(Dataset records):
Segment Open

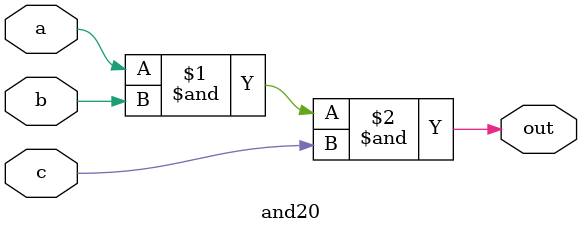
<source format=v>
module and20 (
  input a,
  input b,
  input c,
  output out
);

  assign out = a & b & c; // Performs an AND operation

endmodule

</source>
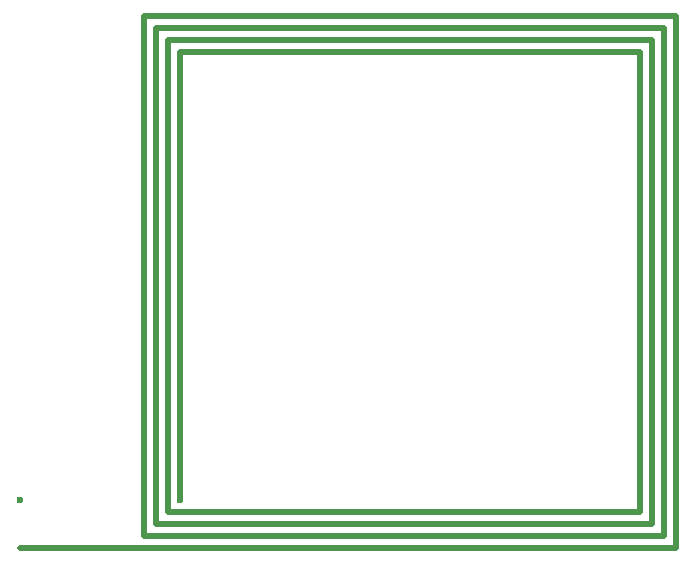
<source format=gbr>
%TF.GenerationSoftware,KiCad,Pcbnew,8.0.8*%
%TF.CreationDate,2025-02-08T21:18:50+02:00*%
%TF.ProjectId,antenn1,616e7465-6e6e-4312-9e6b-696361645f70,rev?*%
%TF.SameCoordinates,Original*%
%TF.FileFunction,Copper,L1,Top*%
%TF.FilePolarity,Positive*%
%FSLAX46Y46*%
G04 Gerber Fmt 4.6, Leading zero omitted, Abs format (unit mm)*
G04 Created by KiCad (PCBNEW 8.0.8) date 2025-02-08 21:18:50*
%MOMM*%
%LPD*%
G01*
G04 APERTURE LIST*
%TA.AperFunction,ViaPad*%
%ADD10C,0.600000*%
%TD*%
%TA.AperFunction,Conductor*%
%ADD11C,0.500000*%
%TD*%
G04 APERTURE END LIST*
D10*
%TO.N,*%
X103000000Y-96000000D03*
X89500000Y-96000000D03*
%TD*%
D11*
%TO.N,*%
X142000000Y-97000000D02*
X142000000Y-58000000D01*
X145000000Y-55000000D02*
X100000000Y-55000000D01*
X101000000Y-98000000D02*
X143000000Y-98000000D01*
X102000000Y-97000000D02*
X142000000Y-97000000D01*
X101000000Y-97500000D02*
X101000000Y-98000000D01*
X144000000Y-99000000D02*
X144000000Y-56000000D01*
X102000000Y-57000000D02*
X102000000Y-97000000D01*
X145000000Y-100000000D02*
X145000000Y-55000000D01*
X101000000Y-56000000D02*
X101000000Y-97500000D01*
X100000000Y-55000000D02*
X100000000Y-99000000D01*
X143000000Y-57000000D02*
X102000000Y-57000000D01*
X144000000Y-56000000D02*
X101000000Y-56000000D01*
X142000000Y-58000000D02*
X103000000Y-58000000D01*
X143000000Y-98000000D02*
X143000000Y-57000000D01*
X100000000Y-100000000D02*
X145000000Y-100000000D01*
X103000000Y-58000000D02*
X103000000Y-96000000D01*
X100000000Y-99000000D02*
X144000000Y-99000000D01*
X100000000Y-100000000D02*
X89500000Y-100000000D01*
%TD*%
M02*

</source>
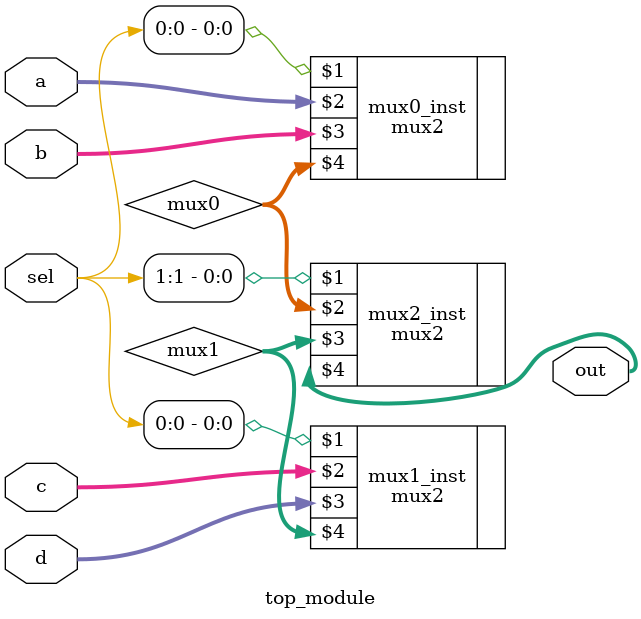
<source format=v>
module top_module (
    input [1:0] sel,
    input [7:0] a,
    input [7:0] b,
    input [7:0] c,
    input [7:0] d,
    output [7:0] out  ); //

    wire [7:0] mux0, mux1;
    mux2 mux0_inst ( sel[0],    a,    b, mux0 );
    mux2 mux1_inst ( sel[0],    c,    d, mux1 );
    mux2 mux2_inst ( sel[1], mux0, mux1,  out );

endmodule
</source>
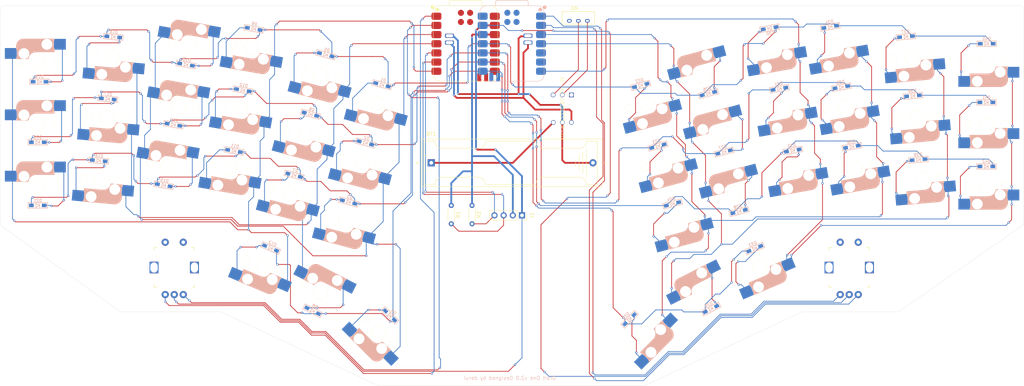
<source format=kicad_pcb>
(kicad_pcb
	(version 20241229)
	(generator "pcbnew")
	(generator_version "9.0")
	(general
		(thickness 1.6)
		(legacy_teardrops no)
	)
	(paper "A4")
	(layers
		(0 "F.Cu" jumper)
		(2 "B.Cu" signal)
		(9 "F.Adhes" user "F.Adhesive")
		(11 "B.Adhes" user "B.Adhesive")
		(13 "F.Paste" user)
		(15 "B.Paste" user)
		(5 "F.SilkS" user "F.Silkscreen")
		(7 "B.SilkS" user "B.Silkscreen")
		(1 "F.Mask" user)
		(3 "B.Mask" user)
		(17 "Dwgs.User" user "User.Drawings")
		(19 "Cmts.User" user "User.Comments")
		(21 "Eco1.User" user "User.Eco1")
		(23 "Eco2.User" user "User.Eco2")
		(25 "Edge.Cuts" user)
		(27 "Margin" user)
		(31 "F.CrtYd" user "F.Courtyard")
		(29 "B.CrtYd" user "B.Courtyard")
		(35 "F.Fab" user)
		(33 "B.Fab" user)
		(39 "User.1" user)
		(41 "User.2" user)
		(43 "User.3" user)
		(45 "User.4" user)
	)
	(setup
		(pad_to_mask_clearance 0)
		(allow_soldermask_bridges_in_footprints no)
		(tenting front back)
		(pcbplotparams
			(layerselection 0x00000000_00000000_55555555_5755f5ff)
			(plot_on_all_layers_selection 0x00000000_00000000_00000000_00000000)
			(disableapertmacros no)
			(usegerberextensions no)
			(usegerberattributes no)
			(usegerberadvancedattributes no)
			(creategerberjobfile no)
			(dashed_line_dash_ratio 12.000000)
			(dashed_line_gap_ratio 3.000000)
			(svgprecision 4)
			(plotframeref no)
			(mode 1)
			(useauxorigin no)
			(hpglpennumber 1)
			(hpglpenspeed 20)
			(hpglpendiameter 15.000000)
			(pdf_front_fp_property_popups yes)
			(pdf_back_fp_property_popups yes)
			(pdf_metadata yes)
			(pdf_single_document no)
			(dxfpolygonmode yes)
			(dxfimperialunits yes)
			(dxfusepcbnewfont yes)
			(psnegative no)
			(psa4output no)
			(plot_black_and_white yes)
			(sketchpadsonfab no)
			(plotpadnumbers no)
			(hidednponfab no)
			(sketchdnponfab yes)
			(crossoutdnponfab yes)
			(subtractmaskfromsilk no)
			(outputformat 1)
			(mirror no)
			(drillshape 0)
			(scaleselection 1)
			(outputdirectory "../jclpcb/assemble/")
		)
	)
	(net 0 "")
	(net 1 "BAT+")
	(net 2 "Net-(BT1-+)")
	(net 3 "Net-(AE-XCL102D333CR-G1-EN)")
	(net 4 "unconnected-(AE-XCL102D333CR-G1-IN-Pad1)")
	(net 5 "BAT-")
	(net 6 "Net-(D1-A)")
	(net 7 "Net-(D2-A)")
	(net 8 "Net-(D3-A)")
	(net 9 "Net-(D4-A)")
	(net 10 "Net-(D5-A)")
	(net 11 "Net-(D6-A)")
	(net 12 "Net-(D7-A)")
	(net 13 "Net-(D8-A)")
	(net 14 "Net-(D9-A)")
	(net 15 "Net-(D10-A)")
	(net 16 "Net-(D11-A)")
	(net 17 "Net-(D12-A)")
	(net 18 "unconnected-(U1-RESET-Pad21)")
	(net 19 "unconnected-(U1-NFC1-Pad17)")
	(net 20 "unconnected-(U1-NFC2-Pad18)")
	(net 21 "unconnected-(U1-GND-Pad22)")
	(net 22 "unconnected-(U1-5V-Pad14)")
	(net 23 "unconnected-(U1-PA31_SWDIO-Pad19)")
	(net 24 "unconnected-(U1-PA30_SWCLK-Pad20)")
	(net 25 "unconnected-(U4-PA31_SWDIO-Pad19)")
	(net 26 "unconnected-(U4-P0.05_A5_D5_SCL-Pad6)")
	(net 27 "Net-(D22-K)")
	(net 28 "Net-(D23-K)")
	(net 29 "Net-(D24-K)")
	(net 30 "Net-(D25-K)")
	(net 31 "Net-(D26-K)")
	(net 32 "Net-(D27-K)")
	(net 33 "Net-(D28-K)")
	(net 34 "Net-(D29-K)")
	(net 35 "Net-(D30-K)")
	(net 36 "Net-(D31-K)")
	(net 37 "Net-(D32-K)")
	(net 38 "Net-(D33-K)")
	(net 39 "unconnected-(U4-5V-Pad14)")
	(net 40 "unconnected-(U4-GND-Pad22)")
	(net 41 "unconnected-(U4-P0.04_A4_D4_SDA-Pad5)")
	(net 42 "unconnected-(U4-RESET-Pad21)")
	(net 43 "unconnected-(U4-NFC2-Pad18)")
	(net 44 "unconnected-(U4-3V3-Pad12)")
	(net 45 "unconnected-(U4-NFC1-Pad17)")
	(net 46 "unconnected-(U4-PA30_SWCLK-Pad20)")
	(net 47 "SCL")
	(net 48 "SDA")
	(net 49 "VCC")
	(net 50 "ROW1L")
	(net 51 "ROW2L")
	(net 52 "ROW3L")
	(net 53 "ROW4L")
	(net 54 "Net-(D13-K)")
	(net 55 "RE1B")
	(net 56 "RE1A")
	(net 57 "Net-(D14-K)")
	(net 58 "RE2A")
	(net 59 "RE2B")
	(net 60 "Net-(D15-K)")
	(net 61 "Net-(D16-K)")
	(net 62 "Net-(D17-K)")
	(net 63 "Net-(D18-K)")
	(net 64 "Net-(D19-K)")
	(net 65 "Net-(SW47-B)")
	(net 66 "unconnected-(SW47-A-Pad1)")
	(net 67 "Net-(D20-K)")
	(net 68 "Net-(D21-K)")
	(net 69 "ROW1R")
	(net 70 "ROW2R")
	(net 71 "ROW3R")
	(net 72 "ROW4R")
	(net 73 "Net-(D34-A)")
	(net 74 "Net-(D35-A)")
	(net 75 "Net-(D36-A)")
	(net 76 "Net-(D37-A)")
	(net 77 "Net-(D38-A)")
	(net 78 "Net-(D39-A)")
	(net 79 "Net-(D40-A)")
	(net 80 "Net-(D41-A)")
	(net 81 "Net-(D42-A)")
	(net 82 "COL1L")
	(net 83 "COL2L")
	(net 84 "COL3L")
	(net 85 "COL1R")
	(net 86 "COL2R")
	(net 87 "COL3R")
	(net 88 "unconnected-(SW45-PadS2)")
	(net 89 "unconnected-(SW45-PadS1)")
	(net 90 "unconnected-(SW46-PadS2)")
	(net 91 "unconnected-(SW46-PadS1)")
	(net 92 "GNDL")
	(net 93 "GNDR")
	(footprint "kbd_Parts:Diode_SMD" (layer "F.Cu") (at 193.034269 88.635332 -165))
	(footprint "kicad-lib:CherryMX-HotSwap-1u_17" (layer "F.Cu") (at 36.402092 64.802064 175))
	(footprint "kbd_Parts:Diode_SMD" (layer "F.Cu") (at 112.548319 55.63752 165))
	(footprint "kbd_Parts:Diode_SMD" (layer "F.Cu") (at 92.734999 63.785002 165))
	(footprint "kicad-lib:CherryMX-HotSwap-1u_17" (layer "F.Cu") (at 194.63455 93.641738 -165))
	(footprint "Resistor_THT:R_Axial_DIN0204_L3.6mm_D1.6mm_P5.08mm_Horizontal" (layer "F.Cu") (at 131.75 89.06 -90))
	(footprint "kbd_Parts:Diode_SMD" (layer "F.Cu") (at 17.2 71.55 180))
	(footprint "kicad-lib:CherryMX-HotSwap-1u_17" (layer "F.Cu") (at 240.796445 61.702374 -170))
	(footprint "kbd_Parts:Diode_SMD" (layer "F.Cu") (at 215.841578 101.021281 -157))
	(footprint "kbd_Parts:Diode_SMD" (layer "F.Cu") (at 38.114049 42.365896 175))
	(footprint "kicad-lib:CherryMX-HotSwap-1u_17" (layer "F.Cu") (at 262.182694 81.809278 -175))
	(footprint "kicad-lib:CherryMX-HotSwap-1u_17" (layer "F.Cu") (at 220.659892 45.401401 -170))
	(footprint "kicad-lib:CherryMX-HotSwap-1u_17" (layer "F.Cu") (at 59.159752 44.912889 -10))
	(footprint "kicad-lib:CherryMX-HotSwap-1u_17" (layer "F.Cu") (at 79.629636 105.741602 157))
	(footprint "kbd_Parts:Diode_SMD" (layer "F.Cu") (at 93.345321 118.240328 153))
	(footprint "xiao:XIAO-nRF52840-SMD" (layer "F.Cu") (at 135.75 44.26))
	(footprint "kbd_Parts:Diode_SMD" (layer "F.Cu") (at 107.947469 71.745603 165))
	(footprint "kbd_Parts:Diode_SMD" (layer "F.Cu") (at 81.693977 100.87832 157))
	(footprint "kicad-lib:CherryMX-HotSwap-1u_17" (layer "F.Cu") (at 243.748464 78.444105 -170))
	(footprint "kicad-lib:CherryMX-HotSwap-1u_17" (layer "F.Cu") (at 259.219399 47.938658 -175))
	(footprint "kicad-lib:CherryMX-HotSwap-1u_17" (layer "F.Cu") (at 86.828443 85.828565 165))
	(footprint "kbd_Parts:Diode_SMD" (layer "F.Cu") (at 52.081921 83.469599 170))
	(footprint "kbd_Parts:Diode_SMD" (layer "F.Cu") (at 74.014306 57.127929 170))
	(footprint "kbd_Parts:Diode_SMD" (layer "F.Cu") (at 280.1 44.25 180))
	(footprint "kicad-lib:CherryMX-HotSwap-1u_17" (layer "F.Cu") (at 280 66.55 180))
	(footprint "kicad-lib:CherryMX-HotSwap-1u_17" (layer "F.Cu") (at 111.184037 60.729085 165))
	(footprint "kicad-lib:CherryMX-HotSwap-1u_17" (layer "F.Cu") (at 73.392267 62.09538 170))
	(footprint "kbd_Parts:Diode_SMD" (layer "F.Cu") (at 77.009737 40.139995 170))
	(footprint "kicad-lib:CherryMX-HotSwap-1u_17" (layer "F.Cu") (at 185.242242 124.358398 -135))
	(footprint "kbd_Parts:Diode_SMD"
		(layer "F.Cu")
		(uuid "49c3d64a-c692-45ed-8872-9afa55a59fea")
		(at 222.656846 56.72669 -170)
		(descr "Resitance 3 pas")
		(tags "R")
		(property "Reference" "D31"
			(at 0 1.4 190)
			(layer "B.SilkS")
			(uuid "1490c411-8b6c-442f-abd3-dc4bea22195a")
			(effects
				(font
					(size 0.8 0.8)
					(thickness 0.125)
				)
				(justify mirror)
			)
		)
		(property "Value" "D"
			(at -0.6 0 190)
			(layer "F.Fab")
			(hide yes)
		
... [634835 chars truncated]
</source>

Segment Closed

(Work to be completed):
Write out, exactly, the lines of the material from the very first through the line containing "X101000000Y-98000000D01*", and leave out every picture.

(Output):
<source format=v>
module and20 (
  input a,
  input b,
  input c,
  output out
);

  assign out = a & b & c; // Performs an AND operation

endmodule

</source>
<source format=gbr>
%TF.GenerationSoftware,KiCad,Pcbnew,8.0.8*%
%TF.CreationDate,2025-02-08T21:18:50+02:00*%
%TF.ProjectId,antenn1,616e7465-6e6e-4312-9e6b-696361645f70,rev?*%
%TF.SameCoordinates,Original*%
%TF.FileFunction,Copper,L1,Top*%
%TF.FilePolarity,Positive*%
%FSLAX46Y46*%
G04 Gerber Fmt 4.6, Leading zero omitted, Abs format (unit mm)*
G04 Created by KiCad (PCBNEW 8.0.8) date 2025-02-08 21:18:50*
%MOMM*%
%LPD*%
G01*
G04 APERTURE LIST*
%TA.AperFunction,ViaPad*%
%ADD10C,0.600000*%
%TD*%
%TA.AperFunction,Conductor*%
%ADD11C,0.500000*%
%TD*%
G04 APERTURE END LIST*
D10*
%TO.N,*%
X103000000Y-96000000D03*
X89500000Y-96000000D03*
%TD*%
D11*
%TO.N,*%
X142000000Y-97000000D02*
X142000000Y-58000000D01*
X145000000Y-55000000D02*
X100000000Y-55000000D01*
X101000000Y-98000000D02*
X143000000Y-98000000D01*
X102000000Y-97000000D02*
X142000000Y-97000000D01*
X101000000Y-97500000D02*
X101000000Y-98000000D01*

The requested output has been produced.